# Task description:
What lines in the following entries hold the word "action"? Copy each one.

# Material shown:
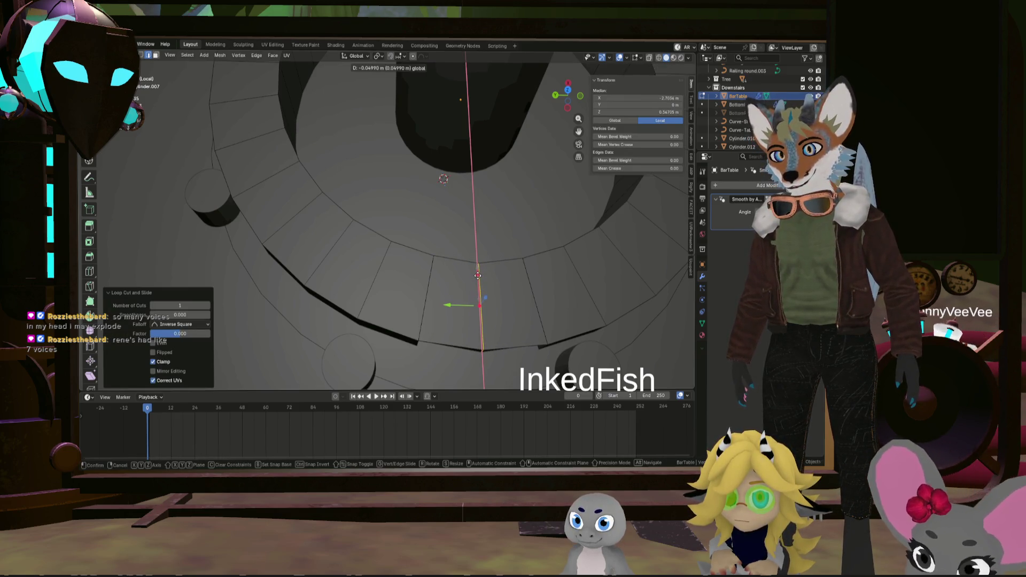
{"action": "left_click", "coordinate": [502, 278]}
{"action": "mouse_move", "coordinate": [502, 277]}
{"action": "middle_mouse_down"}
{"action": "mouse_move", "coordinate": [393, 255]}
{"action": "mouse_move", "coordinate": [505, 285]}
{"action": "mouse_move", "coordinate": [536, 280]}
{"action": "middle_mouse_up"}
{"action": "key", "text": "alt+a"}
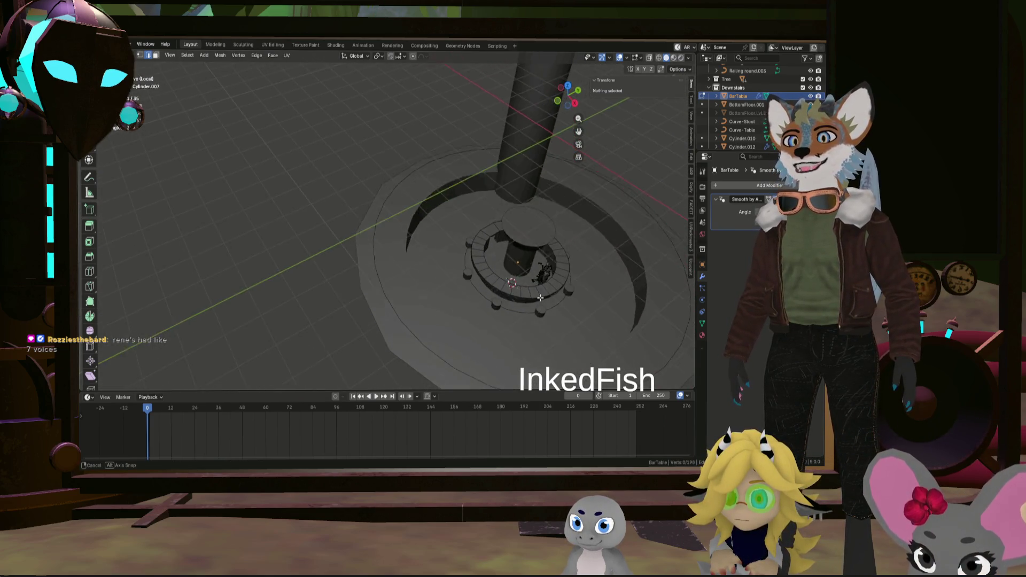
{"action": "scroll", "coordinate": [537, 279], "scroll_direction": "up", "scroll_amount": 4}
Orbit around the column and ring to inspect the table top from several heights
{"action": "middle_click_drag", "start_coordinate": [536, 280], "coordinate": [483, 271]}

...

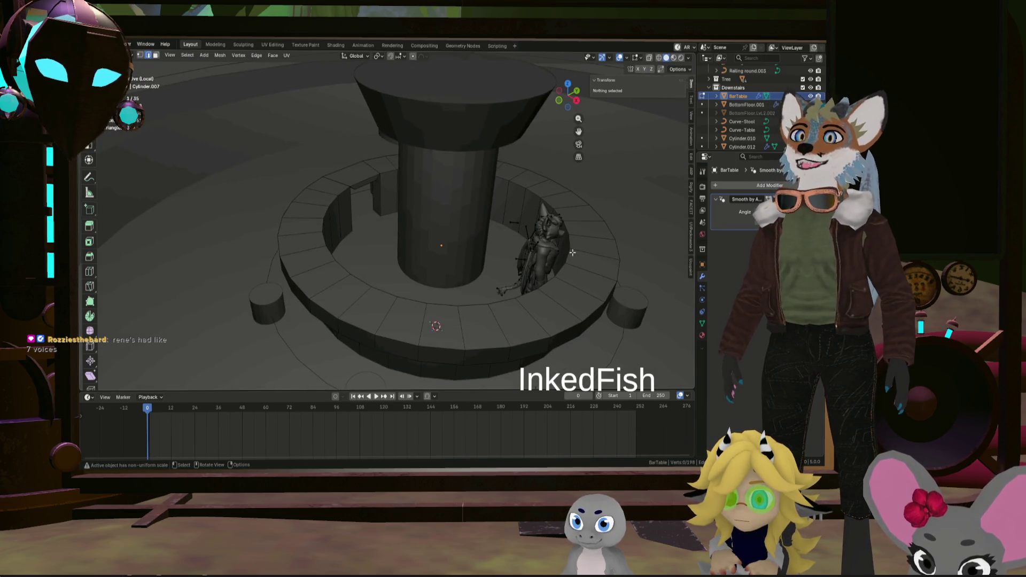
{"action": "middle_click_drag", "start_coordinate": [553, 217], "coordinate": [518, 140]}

# Finished task:
{"action": "left_click", "coordinate": [502, 278]}
{"action": "mouse_move", "coordinate": [502, 277]}
{"action": "middle_mouse_down"}
{"action": "mouse_move", "coordinate": [393, 255]}
{"action": "mouse_move", "coordinate": [505, 285]}
{"action": "mouse_move", "coordinate": [536, 280]}
{"action": "middle_mouse_up"}
{"action": "key", "text": "alt+a"}
{"action": "scroll", "coordinate": [537, 279], "scroll_direction": "up", "scroll_amount": 4}
{"action": "middle_click_drag", "start_coordinate": [536, 280], "coordinate": [483, 271]}
{"action": "middle_click_drag", "start_coordinate": [553, 217], "coordinate": [518, 140]}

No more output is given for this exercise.